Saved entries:
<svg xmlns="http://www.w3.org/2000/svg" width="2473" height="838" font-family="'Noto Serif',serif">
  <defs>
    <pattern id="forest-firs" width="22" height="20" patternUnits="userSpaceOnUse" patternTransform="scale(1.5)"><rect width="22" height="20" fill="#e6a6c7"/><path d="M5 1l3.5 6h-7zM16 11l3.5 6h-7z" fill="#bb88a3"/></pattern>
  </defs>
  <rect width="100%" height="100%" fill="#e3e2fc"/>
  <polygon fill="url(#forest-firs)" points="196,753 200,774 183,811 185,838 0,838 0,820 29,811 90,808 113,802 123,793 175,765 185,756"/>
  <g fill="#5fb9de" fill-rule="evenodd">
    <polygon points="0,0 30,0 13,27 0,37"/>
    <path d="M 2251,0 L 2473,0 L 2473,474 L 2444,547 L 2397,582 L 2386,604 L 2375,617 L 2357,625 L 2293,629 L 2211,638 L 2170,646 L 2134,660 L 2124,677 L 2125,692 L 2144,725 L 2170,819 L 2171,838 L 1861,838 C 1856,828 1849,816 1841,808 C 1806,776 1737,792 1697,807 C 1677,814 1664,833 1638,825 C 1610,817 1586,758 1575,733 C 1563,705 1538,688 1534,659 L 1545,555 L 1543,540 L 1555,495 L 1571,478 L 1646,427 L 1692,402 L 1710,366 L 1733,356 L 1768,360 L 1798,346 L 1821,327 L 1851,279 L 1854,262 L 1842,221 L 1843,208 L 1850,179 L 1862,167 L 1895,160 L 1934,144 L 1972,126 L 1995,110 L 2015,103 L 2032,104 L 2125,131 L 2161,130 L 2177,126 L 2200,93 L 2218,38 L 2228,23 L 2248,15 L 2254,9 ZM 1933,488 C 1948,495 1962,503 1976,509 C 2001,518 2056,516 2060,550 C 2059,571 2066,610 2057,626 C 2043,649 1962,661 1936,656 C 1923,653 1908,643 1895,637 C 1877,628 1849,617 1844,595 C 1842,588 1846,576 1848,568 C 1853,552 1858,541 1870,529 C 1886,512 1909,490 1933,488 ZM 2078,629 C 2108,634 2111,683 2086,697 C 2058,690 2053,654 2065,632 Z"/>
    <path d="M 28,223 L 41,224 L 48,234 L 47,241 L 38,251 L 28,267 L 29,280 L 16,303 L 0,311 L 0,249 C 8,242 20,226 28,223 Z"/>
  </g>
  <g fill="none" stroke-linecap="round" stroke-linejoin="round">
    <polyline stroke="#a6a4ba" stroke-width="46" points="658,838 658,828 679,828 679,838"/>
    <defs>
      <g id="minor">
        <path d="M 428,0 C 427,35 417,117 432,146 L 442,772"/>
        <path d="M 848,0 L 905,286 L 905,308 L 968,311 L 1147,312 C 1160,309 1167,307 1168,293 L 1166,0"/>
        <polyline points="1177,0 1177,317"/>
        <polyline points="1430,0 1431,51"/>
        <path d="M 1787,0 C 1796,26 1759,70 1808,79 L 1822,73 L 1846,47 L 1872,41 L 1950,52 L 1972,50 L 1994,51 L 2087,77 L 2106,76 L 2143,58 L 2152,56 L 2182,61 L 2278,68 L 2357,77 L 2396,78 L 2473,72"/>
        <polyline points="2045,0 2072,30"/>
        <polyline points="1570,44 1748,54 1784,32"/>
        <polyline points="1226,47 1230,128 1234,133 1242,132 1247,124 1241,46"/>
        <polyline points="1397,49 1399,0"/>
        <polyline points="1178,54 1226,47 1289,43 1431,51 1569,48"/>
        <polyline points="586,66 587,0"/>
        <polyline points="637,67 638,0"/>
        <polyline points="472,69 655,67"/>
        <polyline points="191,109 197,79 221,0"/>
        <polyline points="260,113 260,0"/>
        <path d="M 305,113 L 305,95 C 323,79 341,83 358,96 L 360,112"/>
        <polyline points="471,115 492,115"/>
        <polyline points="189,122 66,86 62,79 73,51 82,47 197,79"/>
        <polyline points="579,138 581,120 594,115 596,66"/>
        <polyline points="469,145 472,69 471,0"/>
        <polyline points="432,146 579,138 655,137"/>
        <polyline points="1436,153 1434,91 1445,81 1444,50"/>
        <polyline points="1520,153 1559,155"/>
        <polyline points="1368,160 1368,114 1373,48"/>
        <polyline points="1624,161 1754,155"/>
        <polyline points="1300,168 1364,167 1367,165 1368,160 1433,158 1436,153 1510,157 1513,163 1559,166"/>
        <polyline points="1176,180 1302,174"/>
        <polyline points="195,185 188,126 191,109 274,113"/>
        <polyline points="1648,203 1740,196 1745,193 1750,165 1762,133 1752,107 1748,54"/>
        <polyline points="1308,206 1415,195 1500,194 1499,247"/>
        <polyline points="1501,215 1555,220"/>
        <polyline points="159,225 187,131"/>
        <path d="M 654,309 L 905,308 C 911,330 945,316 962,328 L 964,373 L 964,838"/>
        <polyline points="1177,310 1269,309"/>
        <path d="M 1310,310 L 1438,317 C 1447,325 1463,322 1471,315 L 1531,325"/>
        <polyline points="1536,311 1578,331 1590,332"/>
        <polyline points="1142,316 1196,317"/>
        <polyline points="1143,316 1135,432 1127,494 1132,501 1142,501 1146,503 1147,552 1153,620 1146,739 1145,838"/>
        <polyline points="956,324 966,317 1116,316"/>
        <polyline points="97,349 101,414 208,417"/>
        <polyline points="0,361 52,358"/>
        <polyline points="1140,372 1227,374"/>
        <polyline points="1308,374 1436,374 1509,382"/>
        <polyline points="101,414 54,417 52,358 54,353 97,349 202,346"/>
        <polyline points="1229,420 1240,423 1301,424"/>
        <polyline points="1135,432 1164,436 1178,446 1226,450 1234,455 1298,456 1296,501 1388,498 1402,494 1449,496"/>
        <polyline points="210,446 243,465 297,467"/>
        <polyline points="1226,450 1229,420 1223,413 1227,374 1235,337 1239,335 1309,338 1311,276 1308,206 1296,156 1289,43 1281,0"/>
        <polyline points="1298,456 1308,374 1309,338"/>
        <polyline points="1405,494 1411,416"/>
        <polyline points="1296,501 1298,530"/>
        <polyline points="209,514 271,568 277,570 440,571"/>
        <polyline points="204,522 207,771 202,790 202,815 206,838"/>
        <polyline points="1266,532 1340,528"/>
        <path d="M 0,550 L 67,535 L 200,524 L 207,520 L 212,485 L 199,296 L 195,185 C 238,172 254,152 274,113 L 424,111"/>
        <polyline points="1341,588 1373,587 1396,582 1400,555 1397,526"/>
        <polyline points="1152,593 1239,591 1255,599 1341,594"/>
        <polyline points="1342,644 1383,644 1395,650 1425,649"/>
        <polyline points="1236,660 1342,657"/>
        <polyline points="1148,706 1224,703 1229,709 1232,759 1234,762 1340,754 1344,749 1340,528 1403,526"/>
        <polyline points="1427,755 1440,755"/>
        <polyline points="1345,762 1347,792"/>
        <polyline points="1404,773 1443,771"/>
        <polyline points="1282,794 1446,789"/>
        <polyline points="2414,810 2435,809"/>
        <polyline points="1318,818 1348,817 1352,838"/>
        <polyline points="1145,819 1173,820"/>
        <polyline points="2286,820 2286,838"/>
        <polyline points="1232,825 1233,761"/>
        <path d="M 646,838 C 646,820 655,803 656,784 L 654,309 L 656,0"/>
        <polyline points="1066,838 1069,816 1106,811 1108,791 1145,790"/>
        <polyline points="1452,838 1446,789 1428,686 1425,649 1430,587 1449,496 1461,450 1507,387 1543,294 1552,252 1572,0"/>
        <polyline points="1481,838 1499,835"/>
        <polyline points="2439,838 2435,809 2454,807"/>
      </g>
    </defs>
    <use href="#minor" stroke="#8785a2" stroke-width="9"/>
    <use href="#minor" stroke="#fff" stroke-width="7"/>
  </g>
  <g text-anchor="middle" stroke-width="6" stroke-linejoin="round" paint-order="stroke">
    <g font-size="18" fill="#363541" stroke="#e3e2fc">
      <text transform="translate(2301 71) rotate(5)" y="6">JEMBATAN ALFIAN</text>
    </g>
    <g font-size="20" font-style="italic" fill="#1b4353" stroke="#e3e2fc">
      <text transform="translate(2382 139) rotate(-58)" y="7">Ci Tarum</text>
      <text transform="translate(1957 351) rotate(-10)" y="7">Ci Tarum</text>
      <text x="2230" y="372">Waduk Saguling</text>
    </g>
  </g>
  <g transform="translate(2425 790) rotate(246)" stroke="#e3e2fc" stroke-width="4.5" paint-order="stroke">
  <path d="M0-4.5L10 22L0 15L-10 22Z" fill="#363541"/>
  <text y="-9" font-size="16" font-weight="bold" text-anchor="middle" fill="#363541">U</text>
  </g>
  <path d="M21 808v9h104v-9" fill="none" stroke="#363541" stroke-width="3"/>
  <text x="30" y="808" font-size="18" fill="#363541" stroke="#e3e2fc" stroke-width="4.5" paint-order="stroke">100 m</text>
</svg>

** Problem to solve **
Exactly one number is the expected answer: the count of lines in the entries where the word "middle" is found.

** Response to the task **
2